When LLMs Meet API Documentation: Can Retrieval Augmentation Aid Code Generation Just as It Helps Developers?
- URL: http://arxiv.org/abs/2503.15231v1
- Date: Wed, 19 Mar 2025 14:08:47 GMT
- Title: When LLMs Meet API Documentation: Can Retrieval Augmentation Aid Code Generation Just as It Helps Developers?
- Authors: Jingyi Chen, Songqiang Chen, Jialun Cao, Jiasi Shen, Shing-Chi Cheung,
- Abstract summary: Retrieval-augmented generation (RAG) has increasingly shown its power in extending large language models' (LLMs') capability beyond their pre-trained knowledge.<n>We study the factors that affect the effectiveness of using the documentation of less common API libraries as additional knowledge for retrieval and generation.
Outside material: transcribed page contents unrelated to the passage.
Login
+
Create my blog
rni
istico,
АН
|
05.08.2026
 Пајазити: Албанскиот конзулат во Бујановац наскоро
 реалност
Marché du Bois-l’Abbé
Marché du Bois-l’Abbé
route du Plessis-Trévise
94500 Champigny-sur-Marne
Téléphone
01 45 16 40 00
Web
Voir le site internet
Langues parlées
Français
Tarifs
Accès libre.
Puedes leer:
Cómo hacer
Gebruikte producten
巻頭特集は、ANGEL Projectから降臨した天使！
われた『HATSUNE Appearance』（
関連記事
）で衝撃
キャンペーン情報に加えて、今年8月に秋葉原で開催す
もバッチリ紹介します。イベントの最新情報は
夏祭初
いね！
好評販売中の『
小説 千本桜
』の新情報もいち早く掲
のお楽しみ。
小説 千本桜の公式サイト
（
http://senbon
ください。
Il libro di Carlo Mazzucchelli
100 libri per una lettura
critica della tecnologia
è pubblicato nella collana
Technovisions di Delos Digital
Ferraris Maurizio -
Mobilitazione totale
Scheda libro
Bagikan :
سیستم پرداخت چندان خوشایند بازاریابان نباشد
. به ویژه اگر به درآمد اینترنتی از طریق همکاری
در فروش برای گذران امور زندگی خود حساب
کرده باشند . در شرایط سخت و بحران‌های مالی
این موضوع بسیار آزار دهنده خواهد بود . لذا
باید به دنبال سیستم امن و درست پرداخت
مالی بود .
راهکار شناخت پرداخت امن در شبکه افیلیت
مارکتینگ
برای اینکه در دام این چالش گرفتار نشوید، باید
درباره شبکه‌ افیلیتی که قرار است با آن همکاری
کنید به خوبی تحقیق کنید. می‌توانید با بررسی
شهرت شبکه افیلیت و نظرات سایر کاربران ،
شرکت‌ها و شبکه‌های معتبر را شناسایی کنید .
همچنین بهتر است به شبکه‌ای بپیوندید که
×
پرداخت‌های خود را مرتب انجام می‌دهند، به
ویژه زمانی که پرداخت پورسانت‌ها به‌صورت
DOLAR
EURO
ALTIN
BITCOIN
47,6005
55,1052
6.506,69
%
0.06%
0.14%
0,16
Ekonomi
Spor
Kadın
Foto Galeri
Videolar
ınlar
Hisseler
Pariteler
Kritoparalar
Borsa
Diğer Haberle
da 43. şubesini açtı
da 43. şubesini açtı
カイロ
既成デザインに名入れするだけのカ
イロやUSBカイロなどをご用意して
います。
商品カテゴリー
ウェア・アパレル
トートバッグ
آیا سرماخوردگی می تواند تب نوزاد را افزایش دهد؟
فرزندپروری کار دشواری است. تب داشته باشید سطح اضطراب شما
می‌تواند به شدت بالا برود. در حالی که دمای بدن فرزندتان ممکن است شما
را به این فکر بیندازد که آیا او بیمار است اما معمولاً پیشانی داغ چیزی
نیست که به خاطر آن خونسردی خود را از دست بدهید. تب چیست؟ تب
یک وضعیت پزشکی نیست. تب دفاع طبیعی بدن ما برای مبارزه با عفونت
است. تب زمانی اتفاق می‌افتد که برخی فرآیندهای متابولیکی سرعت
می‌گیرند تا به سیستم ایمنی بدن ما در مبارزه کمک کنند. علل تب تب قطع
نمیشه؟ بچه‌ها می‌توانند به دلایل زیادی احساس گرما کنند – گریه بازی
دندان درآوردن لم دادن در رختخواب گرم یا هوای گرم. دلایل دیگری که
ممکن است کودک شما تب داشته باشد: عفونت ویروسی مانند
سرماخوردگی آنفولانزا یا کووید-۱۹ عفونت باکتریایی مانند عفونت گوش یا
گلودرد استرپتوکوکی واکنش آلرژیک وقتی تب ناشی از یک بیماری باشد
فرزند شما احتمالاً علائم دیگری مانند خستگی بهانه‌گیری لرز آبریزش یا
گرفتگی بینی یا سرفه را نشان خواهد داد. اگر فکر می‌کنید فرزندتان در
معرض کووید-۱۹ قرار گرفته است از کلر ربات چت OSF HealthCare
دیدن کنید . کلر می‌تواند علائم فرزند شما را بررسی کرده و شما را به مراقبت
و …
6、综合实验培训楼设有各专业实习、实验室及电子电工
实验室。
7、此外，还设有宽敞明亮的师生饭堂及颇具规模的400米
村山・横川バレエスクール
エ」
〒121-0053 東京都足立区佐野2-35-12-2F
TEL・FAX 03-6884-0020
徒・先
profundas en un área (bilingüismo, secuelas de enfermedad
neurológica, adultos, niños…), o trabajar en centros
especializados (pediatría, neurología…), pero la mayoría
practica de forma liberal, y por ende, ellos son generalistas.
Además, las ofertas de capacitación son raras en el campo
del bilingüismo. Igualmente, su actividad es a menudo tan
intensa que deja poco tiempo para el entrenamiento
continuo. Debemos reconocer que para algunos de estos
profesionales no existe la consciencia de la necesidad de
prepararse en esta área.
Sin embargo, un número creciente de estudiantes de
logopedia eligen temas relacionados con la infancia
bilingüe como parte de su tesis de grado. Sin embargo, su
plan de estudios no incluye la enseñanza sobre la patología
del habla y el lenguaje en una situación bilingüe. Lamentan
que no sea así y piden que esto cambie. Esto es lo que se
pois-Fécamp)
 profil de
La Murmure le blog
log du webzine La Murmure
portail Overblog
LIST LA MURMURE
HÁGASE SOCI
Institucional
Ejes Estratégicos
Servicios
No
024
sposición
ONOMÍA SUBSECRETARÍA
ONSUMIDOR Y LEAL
- Score: 10.204379646375182
- License: http://arxiv.org/licenses/nonexclusive-distrib/1.0/
- Abstract: Retrieval-augmented generation (RAG) has increasingly shown its power in extending large language models' (LLMs') capability beyond their pre-trained knowledge. Existing works have shown that RAG can help with software development tasks such as code generation, code update, and test generation. Yet, the effectiveness of adapting LLMs to fast-evolving or less common API libraries using RAG remains unknown. To bridge this gap, we take an initial step to study this unexplored yet practical setting - when developers code with a less common library, they often refer to its API documentation; likewise, when LLMs are allowed to look up API documentation via RAG, to what extent can LLMs be advanced? To mimic such a setting, we select four less common open-source Python libraries with a total of 1017 eligible APIs. We study the factors that affect the effectiveness of using the documentation of less common API libraries as additional knowledge for retrieval and generation. Our intensive study yields interesting findings: (1) RAG helps improve LLMs' performance by 83%-220%. (2) Example code contributes the most to advance LLMs, instead of the descriptive texts and parameter lists in the API documentation. (3) LLMs could sometimes tolerate mild noises (typos in description or incorrect parameters) by referencing their pre-trained knowledge or document context. Finally, we suggest that developers pay more attention to the quality and diversity of the code examples in the API documentation. The study sheds light on future low-code software development workflows.